The central theme is that biomaterials and biomaterial based devices (e.g. cell microcapsules, tissue engineering scaffolds) are agonists of biological responses. These responses include thrombosis ("clotting"), inflammation, immune responses, matrix remodelling, angiogenesis, wound healing; i.e., all aspects of a host response to an implanted material or device. The material is an agonist, much like small molecule drugs; however, the materials are 3-dimensional objects acting across an interface so that the mechanism of action is more complex and our understanding of what is happening is more rudimentary than it is for small molecules. Hence, our challenge is to translate what is known about biological mechanisms with small molecule agonists into a picture of what is occurring with the biomaterial. Depending on the problem, the lab synthesises new polymers, formulates existing polymers into novel forms, assesses surface chemistry and structure, studies cell-material interactions in cell culture and/or conducts in vivo experiments in animals (mice, rats and occasionally dogs and pigs). Most of the responses of interest are only evident in vivo and so the in vivo studies are typically key in many projects at the Masters and Ph.D. levels. In current projects, we use XPS spectroscopy, flow cytometry, genetic engineering, zymography, ELISA, confocal and electron microscopy, histology, RT-PCR, DNA microarrays; more generally we use whatever method is needed to answer a particular research question. The University of Toronto has one of the largest health science complexes in North America and a very strong engineering/physical sciences infrastructure so we get ready access to any method or expertise, required.

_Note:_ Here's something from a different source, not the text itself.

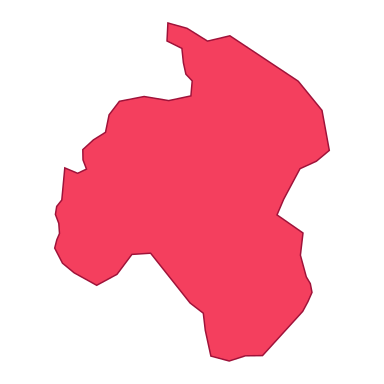 outline of Drochia
{"feature_id": "MDA-1619", "entity_name": "Drochia", "entity_type": "District", "adm_level": 1, "iso_a3": "MDA", "parent_name": "Moldova", "parent_adm1": "", "projection": "mercator", "projection_center": [27.875, 48.029], "detail": "fine", "context": "isolated", "style": "filled", "palette": "rose", "viewbox_px": 384, "rotation_deg": 0, "n_neighbors": 0, "source": "natural_earth", "source_scale": "10m", "svg_char_len": 776}
<svg xmlns="http://www.w3.org/2000/svg" viewBox="0 0 384 384"><path d="M302.7,311.4L262.5,355.6L245.4,355.8L229.2,361.0L210.9,356.1L205.3,330.4L203.3,313.2L190.2,303.1L150.6,253.2L131.9,254.4L117.0,274.3L96.7,285.3L74.1,272.8L62.5,263.2L54.7,248.1L56.8,239.8L59.5,233.5L58.8,223.4L55.4,214.4L56.7,206.4L61.8,200.0L64.8,167.9L77.6,173.3L86.5,169.1L83.0,159.9L82.8,149.6L93.5,139.8L105.5,132.3L109.1,114.8L119.4,101.3L144.1,96.5L168.7,100.6L190.9,95.9L192.2,80.9L185.9,74.2L183.4,62.8L181.9,48.4L167.0,41.0L167.9,23.0L187.0,28.3L207.5,41.1L229.9,35.8L298.2,81.2L322.0,110.4L329.3,150.4L316.4,161.2L300.0,168.7L283.7,199.2L277.0,214.9L303.0,233.0L300.4,255.2L306.3,276.9L310.3,283.6L312.0,292.4L307.9,301.7L302.7,311.4Z" fill="#f43f5e" stroke="#9f1239" stroke-width="1.5"/></svg>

Special emphasis is given to Tissue Engineering and Regenerative Medicine and particular applications are described below. These problems often involve exploiting chemical or biomedical engineering principles, making them natural vehicles for chemical or biomedical engineering students to build on their interests in biology and biomedical applications. Nonetheless, some students in the lab don't have an engineering background; the lab has a strong biological focus and this makes for a good learning environment for life science students.

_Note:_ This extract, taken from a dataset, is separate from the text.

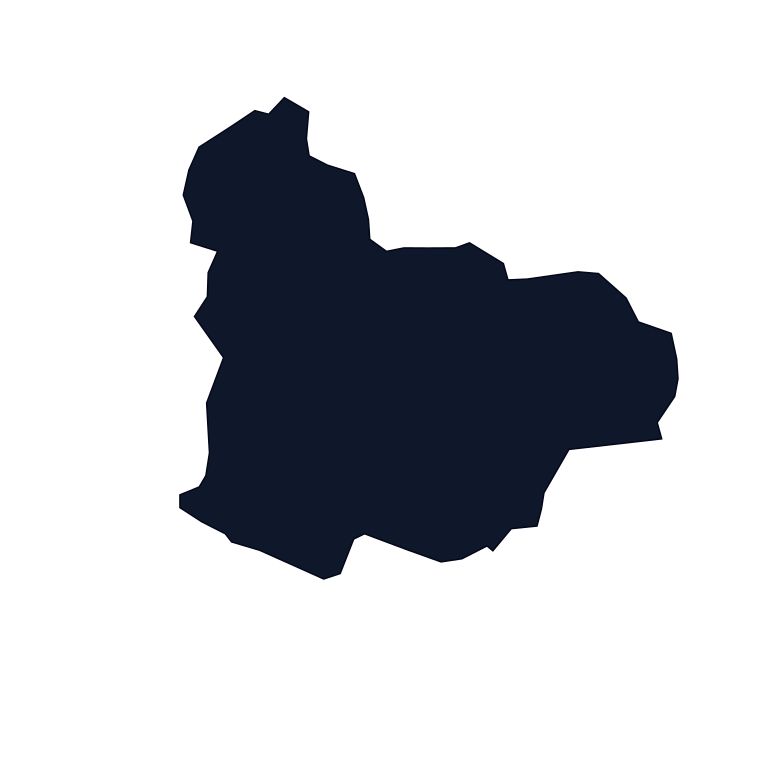 Bulqizë, Dibër, Albania (Robinson projection), rotated 207°
{"feature_id": "67620474B60153855067708", "entity_name": "Bulqizë", "entity_type": "district", "adm_level": 2, "iso_a3": "ALB", "parent_name": "Albania", "parent_adm1": "Dibër", "projection": "robinson", "projection_center": [20.355, 41.469], "detail": "fine", "context": "isolated", "style": "filled", "palette": "ink", "viewbox_px": 768, "rotation_deg": 207, "n_neighbors": 0, "source": "geoboundaries", "source_scale": "gbopen_adm2", "svg_char_len": 951}
<svg xmlns="http://www.w3.org/2000/svg" viewBox="0 0 768 768"><g transform="rotate(207 384 384)"><path d="M119.3,504.9L124.4,522.1L134.6,539.2L151.1,559.5L185.6,554.8L207.3,570.5L243.0,579.8L262.1,572.0L304.2,542.4L320.8,533.0L332.3,545.5L371.9,548.6L382.1,537.7L406.3,525.2L428.0,514.3L442.0,503.3L462.4,506.5L472.6,523.6L486.7,540.8L505.8,558.0L533.9,553.3L554.3,553.3L564.5,567.3L574.7,592.3L602.8,593.9L609.2,572.0L623.2,568.9L637.2,543.9L656.3,511.1L655.0,486.2L648.6,461.2L628.2,442.4L620.5,422.1L592.5,426.8L591.2,403.4L581.0,381.6L583.5,358.1L538.9,334.7L533.4,286.5L508.3,243.5L501.1,221.5L501.9,208.4L515.5,192.6L509.7,181.2L483.9,178.5L457.4,178.5L448.1,174.1L419.4,179.4L349.2,182.9L337.0,195.2L340.6,232.1L333.4,241.7L286.8,247.0L252.4,251.4L235.2,263.7L218.7,286.5L211.3,284.8L204.9,312.9L183.2,326.9L187.0,344.1L192.1,359.7L189.5,409.7L111.7,461.2L123.1,473.7L119.3,504.9Z" fill="#0f172a" stroke="#020617" stroke-width="1.5"/></g></svg>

Although these problems have a significant biomedical orientation (making them suitable as thesis projects for non-engineering students), the difficulties that arise generally necessitate the use of well established engineering approaches. Hence a student in this area will have the background to handle difficult problems not only in biomedical engineering but in other areas also.
Many of these projects relate to Tissue Engineering. We have a novel strategy for creating scaffolds using modular components that are then vascularised by endothelial cell (EC) seeding. Growing a capillary bed is a critical step towards growing large tissue structures such as entire heart since diffusion limitations require cells to be within one hundred microns of a blood supply. In the past there have been projects on blood compatibility and on cell microencapsulation. These projects have been retired.
Modular tissue engineering is based on the porous structure that is created when a column or tube is packed, randomly, with solid objects (here, short cylindrical rods). In a very much larger scale, such packed columns are standard pieces of chemical engineering process equipment. Because of the narrow channels in such columns, mass transfer coefficients are relatively high, making them efficient separating devices. We have adapted this geometry for tissue engineering. Functional cells (eg cardiomyocytes, liver, fat cells) are encapsulated in collagen gel rods (~400 mm diameter, aspect ratio 1.5 in current prototype) on to which endothelial cells (eg., HUVEC) are seeded. These collagen modules (containing cells) are then randomly packed into the construct. The interstitial gaps among the rods form interconnected channels which become lined by the endothelial cells. The resulting endothelial cell lining enables whole blood to percolate around the rods and through these interstitial channels. Current efforts have demonstrated the principle of modular tissue engineering in vitro and have, for example, elicited the design rules underscoring the scalable nature of the modular approach.
Current and future projects address the following questions: Does modular tissue engineering benefit the treatment of diabetes with embedded pancreatic islets or pancreatic precursors? What happens in vivo? How do the transplanted endothelial cells connect to the host vasculature after intraperitoneal implantation? How do we adapt modular tissue engineering for preparing liver tissue? What limits endothelial cells survival after transplantation? Is it apoptosis? Immune response? Can we enhance endothelial cells survival by genetically modifying the cells? How do we exploit microfluidic technologies for exploring the mechanism of remodeling?